REQUIRED ACTION A: According to the Ram Alley text, what is the title of the dissertation Andrew Griffin expects to complete?
REQUIRED ACTION B: Please transcribe the Ram Alley text, starting with "Author Biography" and going on through "work in progress.".

TEXT SECTION:
Lording Barry's Ram Alley (1608) stages or describes various perversions, oddities, and problems that were often associated with early modern London generally and with Ram Alley - an area notorious for prostitution and gambling - specifically: the play features, for instance, an unruly masterless man, a cross-dressed woman, a prostitute who wears too much makeup, an economically independent and erotically determined widow, and a story about baboons who do tricks at the zoo. This paper draws specific attention to Barry's treatment of the gendered dynamics of spectatorship, visibility, and visuality, arguing that, according to Barry's vision, Ram Alley is a space in which these norms are also troubled. Although watching and acquiring knowledge through watching were generally thought to be masculine prerogatives in early modern London, Barry's play repeatedly stages concealed, disguised, or otherwise inscrutable women who watch the legible bodies of men. This paper also argues that the play's conclusion is marked by a reversion to the "appropriate" gender assignments vis-à-vis spectatorship by ending with scenes in which female bodies are made dramatically visible as objects of specular comprehension.

Author Biography

Andrew Griffin is a graduate student in the department of English and Cultural Studies at McMaster University, expecting to complete his dissertation, On Untimely Deaths in Renaissance Drama, by the spring of 2008. He has published articles in Early Modern Literary Studies and the Ben Jonson Journal, and has edited King Leir for The Plays of the Queen's Men, a forthcoming internet edition to be housed at Internet Shakespeare Editions and eventually to be available on DVD with performances, annotations, and interviews. He is the assistant editor of All's Well that Ends Well, with co-editors Helen Ostovich and Karen Bamford, also for Internet Shakespeare Editions, still a work in progress.

Entries in the collection:
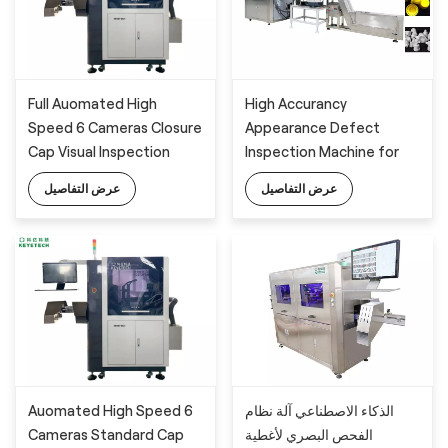
Full Auomated High
High Accurancy
Speed 6 Cameras Closure
Appearance Defect
Cap Visual Inspection
Inspection Machine for
Machine for Full Area
Plastic Assembled Cap
عرض التفاصيل
عرض التفاصيل
Detection With AI
Technology
Auomated High Speed 6
الذكاء الاصطناعي آلة نظام
Cameras Standard Cap
الفحص البصري لأغطية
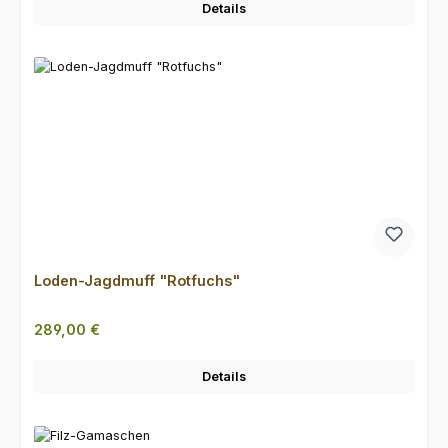
Details
Loden-Jagdmuff "Rotfuchs"
Regulärer Preis:
289,00 €
Details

YOUR SOLUTION A: On Untimely Deaths in Renaissance Drama

YOUR SOLUTION B:
Author Biography

Andrew Griffin is a graduate student in the department of English and Cultural Studies at McMaster University, expecting to complete his dissertation, On Untimely Deaths in Renaissance Drama, by the spring of 2008. He has published articles in Early Modern Literary Studies and the Ben Jonson Journal, and has edited King Leir for The Plays of the Queen's Men, a forthcoming internet edition to be housed at Internet Shakespeare Editions and eventually to be available on DVD with performances, annotations, and interviews. He is the assistant editor of All's Well that Ends Well, with co-editors Helen Ostovich and Karen Bamford, also for Internet Shakespeare Editions, still a work in progress.